→ DATA SECTION:
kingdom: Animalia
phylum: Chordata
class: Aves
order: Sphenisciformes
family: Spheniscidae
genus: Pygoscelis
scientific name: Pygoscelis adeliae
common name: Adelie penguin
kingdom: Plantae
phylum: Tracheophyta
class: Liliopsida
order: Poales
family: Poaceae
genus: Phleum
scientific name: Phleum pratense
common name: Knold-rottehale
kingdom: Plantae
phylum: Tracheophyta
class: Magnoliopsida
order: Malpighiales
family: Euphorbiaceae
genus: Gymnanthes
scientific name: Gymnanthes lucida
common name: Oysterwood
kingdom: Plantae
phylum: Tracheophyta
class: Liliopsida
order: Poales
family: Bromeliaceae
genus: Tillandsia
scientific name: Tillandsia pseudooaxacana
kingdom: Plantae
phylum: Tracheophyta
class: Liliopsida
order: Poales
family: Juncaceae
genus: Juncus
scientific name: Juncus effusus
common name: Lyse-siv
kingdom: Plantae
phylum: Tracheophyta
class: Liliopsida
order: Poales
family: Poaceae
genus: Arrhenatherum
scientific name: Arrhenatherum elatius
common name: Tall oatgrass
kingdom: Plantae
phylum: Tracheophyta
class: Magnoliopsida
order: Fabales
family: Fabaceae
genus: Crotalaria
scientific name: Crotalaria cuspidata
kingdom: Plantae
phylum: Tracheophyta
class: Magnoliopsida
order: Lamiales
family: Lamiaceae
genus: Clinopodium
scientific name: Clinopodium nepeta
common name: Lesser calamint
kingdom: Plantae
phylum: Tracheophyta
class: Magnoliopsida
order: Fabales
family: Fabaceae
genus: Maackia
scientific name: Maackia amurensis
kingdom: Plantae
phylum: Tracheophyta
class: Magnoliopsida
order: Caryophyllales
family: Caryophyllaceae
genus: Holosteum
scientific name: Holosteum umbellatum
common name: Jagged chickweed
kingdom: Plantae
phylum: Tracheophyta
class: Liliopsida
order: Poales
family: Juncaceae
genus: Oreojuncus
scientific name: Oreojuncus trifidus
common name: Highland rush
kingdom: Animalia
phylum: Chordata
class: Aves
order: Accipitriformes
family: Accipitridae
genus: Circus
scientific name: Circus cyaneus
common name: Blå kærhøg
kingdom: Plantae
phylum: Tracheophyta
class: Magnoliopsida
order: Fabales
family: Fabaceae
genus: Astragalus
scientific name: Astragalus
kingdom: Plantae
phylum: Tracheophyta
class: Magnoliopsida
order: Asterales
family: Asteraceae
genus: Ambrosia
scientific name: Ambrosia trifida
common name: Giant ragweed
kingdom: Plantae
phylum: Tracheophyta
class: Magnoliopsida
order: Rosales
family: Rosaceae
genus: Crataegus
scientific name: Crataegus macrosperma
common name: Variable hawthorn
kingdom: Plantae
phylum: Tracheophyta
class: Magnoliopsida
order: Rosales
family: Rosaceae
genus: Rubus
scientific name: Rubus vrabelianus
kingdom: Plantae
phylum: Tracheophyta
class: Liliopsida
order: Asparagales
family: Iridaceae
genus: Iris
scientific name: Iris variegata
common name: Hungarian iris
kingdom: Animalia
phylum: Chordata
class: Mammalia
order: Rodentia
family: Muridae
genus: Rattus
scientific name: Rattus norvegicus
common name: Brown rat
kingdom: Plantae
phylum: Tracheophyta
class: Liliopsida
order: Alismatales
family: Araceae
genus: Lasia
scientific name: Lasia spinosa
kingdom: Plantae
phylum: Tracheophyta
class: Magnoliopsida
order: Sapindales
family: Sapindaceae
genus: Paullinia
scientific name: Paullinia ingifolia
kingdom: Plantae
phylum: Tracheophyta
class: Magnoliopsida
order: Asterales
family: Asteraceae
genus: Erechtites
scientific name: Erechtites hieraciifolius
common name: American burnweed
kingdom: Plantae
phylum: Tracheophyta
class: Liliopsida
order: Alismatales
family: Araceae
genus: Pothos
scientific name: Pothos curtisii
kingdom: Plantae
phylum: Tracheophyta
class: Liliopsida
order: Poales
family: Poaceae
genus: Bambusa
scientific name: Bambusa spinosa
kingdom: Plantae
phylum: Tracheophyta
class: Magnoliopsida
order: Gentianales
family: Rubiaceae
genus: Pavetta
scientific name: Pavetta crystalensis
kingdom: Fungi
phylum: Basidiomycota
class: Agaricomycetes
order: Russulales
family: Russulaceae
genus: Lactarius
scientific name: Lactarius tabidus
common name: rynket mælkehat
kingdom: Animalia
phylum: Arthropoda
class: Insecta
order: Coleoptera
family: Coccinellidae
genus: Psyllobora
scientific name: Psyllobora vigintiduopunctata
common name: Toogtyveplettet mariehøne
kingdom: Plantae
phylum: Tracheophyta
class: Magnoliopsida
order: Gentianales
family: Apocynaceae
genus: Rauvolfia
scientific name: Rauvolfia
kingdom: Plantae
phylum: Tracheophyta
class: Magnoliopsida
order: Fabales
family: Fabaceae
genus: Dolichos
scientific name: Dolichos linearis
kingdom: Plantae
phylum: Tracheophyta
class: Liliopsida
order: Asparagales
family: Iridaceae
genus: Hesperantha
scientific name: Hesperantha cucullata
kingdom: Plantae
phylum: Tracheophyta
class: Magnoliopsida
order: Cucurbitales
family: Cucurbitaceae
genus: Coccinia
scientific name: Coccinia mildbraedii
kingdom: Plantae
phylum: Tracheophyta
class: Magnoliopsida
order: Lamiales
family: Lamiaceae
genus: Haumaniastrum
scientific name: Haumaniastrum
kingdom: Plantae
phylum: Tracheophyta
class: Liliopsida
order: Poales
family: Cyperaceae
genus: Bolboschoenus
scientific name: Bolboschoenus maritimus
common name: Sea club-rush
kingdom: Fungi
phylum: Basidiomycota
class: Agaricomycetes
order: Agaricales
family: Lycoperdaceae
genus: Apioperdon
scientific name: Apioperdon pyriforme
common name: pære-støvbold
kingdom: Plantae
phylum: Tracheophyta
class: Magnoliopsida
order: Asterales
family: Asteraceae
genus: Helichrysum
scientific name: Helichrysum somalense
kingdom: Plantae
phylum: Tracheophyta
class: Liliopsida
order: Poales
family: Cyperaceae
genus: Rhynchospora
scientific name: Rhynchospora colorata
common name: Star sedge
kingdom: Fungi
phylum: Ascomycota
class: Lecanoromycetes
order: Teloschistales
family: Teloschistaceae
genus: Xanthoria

→ BRIEF:
Retype the lines of the data starting with the line that contains "common name: rynket mælkehat" and going on through the line that contains "common name: Star sedge", keeping each one the same as it appears.

→ THE COMPLETED TASK:
common name: rynket mælkehat
kingdom: Animalia
phylum: Arthropoda
class: Insecta
order: Coleoptera
family: Coccinellidae
genus: Psyllobora
scientific name: Psyllobora vigintiduopunctata
common name: Toogtyveplettet mariehøne
kingdom: Plantae
phylum: Tracheophyta
class: Magnoliopsida
order: Gentianales
family: Apocynaceae
genus: Rauvolfia
scientific name: Rauvolfia
kingdom: Plantae
phylum: Tracheophyta
class: Magnoliopsida
order: Fabales
family: Fabaceae
genus: Dolichos
scientific name: Dolichos linearis
kingdom: Plantae
phylum: Tracheophyta
class: Liliopsida
order: Asparagales
family: Iridaceae
genus: Hesperantha
scientific name: Hesperantha cucullata
kingdom: Plantae
phylum: Tracheophyta
class: Magnoliopsida
order: Cucurbitales
family: Cucurbitaceae
genus: Coccinia
scientific name: Coccinia mildbraedii
kingdom: Plantae
phylum: Tracheophyta
class: Magnoliopsida
order: Lamiales
family: Lamiaceae
genus: Haumaniastrum
scientific name: Haumaniastrum
kingdom: Plantae
phylum: Tracheophyta
class: Liliopsida
order: Poales
family: Cyperaceae
genus: Bolboschoenus
scientific name: Bolboschoenus maritimus
common name: Sea club-rush
kingdom: Fungi
phylum: Basidiomycota
class: Agaricomycetes
order: Agaricales
family: Lycoperdaceae
genus: Apioperdon
scientific name: Apioperdon pyriforme
common name: pære-støvbold
kingdom: Plantae
phylum: Tracheophyta
class: Magnoliopsida
order: Asterales
family: Asteraceae
genus: Helichrysum
scientific name: Helichrysum somalense
kingdom: Plantae
phylum: Tracheophyta
class: Liliopsida
order: Poales
family: Cyperaceae
genus: Rhynchospora
scientific name: Rhynchospora colorata
common name: Star sedge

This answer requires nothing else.